(Edit tracking data)
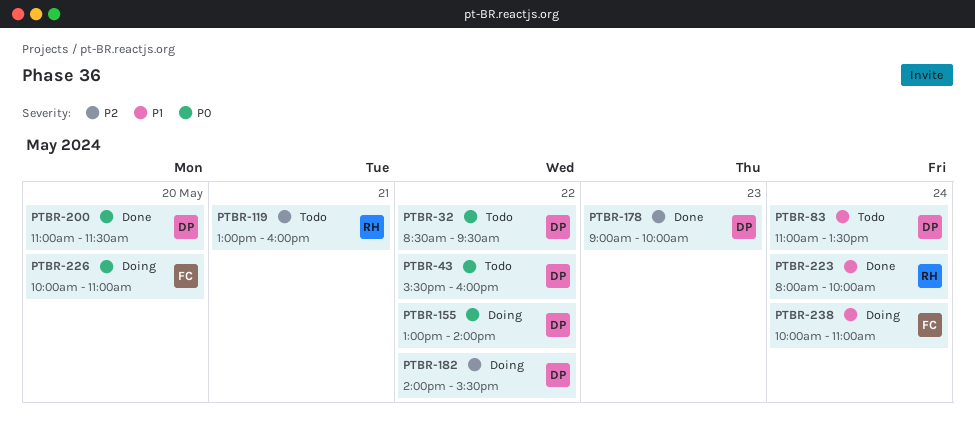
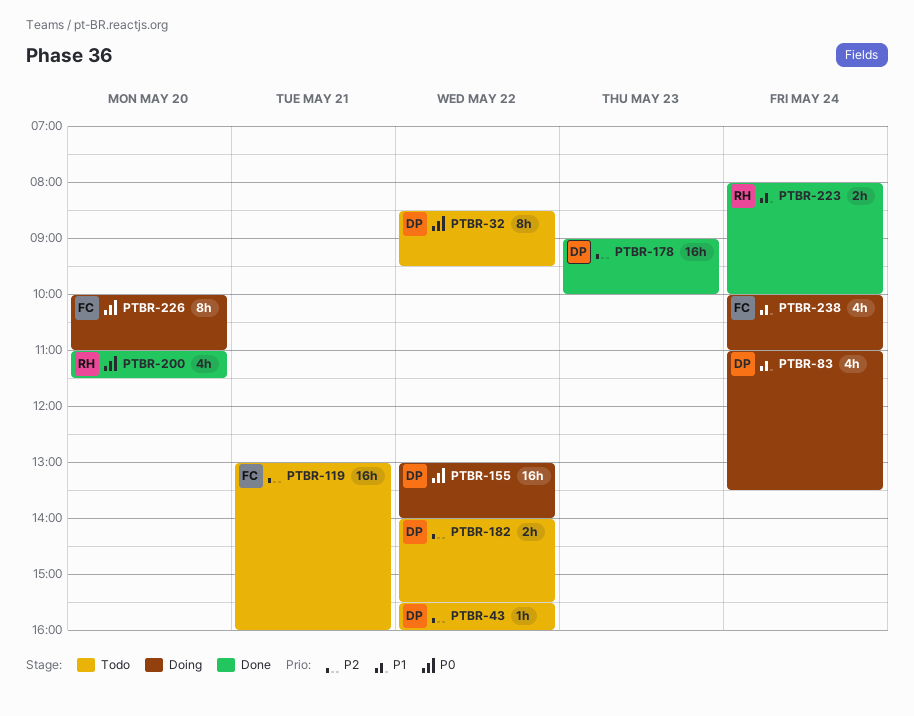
PTBR-43, priority: P0 -> P2
PTBR-83, status: Todo -> Doing
PTBR-119, owner: RH -> FC
PTBR-182, status: Doing -> Todo
PTBR-200, owner: DP -> RH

** Job **
Restate the records above word for word, without the pictures.

** Written solution **
PTBR-43, priority: P0 -> P2
PTBR-83, status: Todo -> Doing
PTBR-119, owner: RH -> FC
PTBR-182, status: Doing -> Todo
PTBR-200, owner: DP -> RH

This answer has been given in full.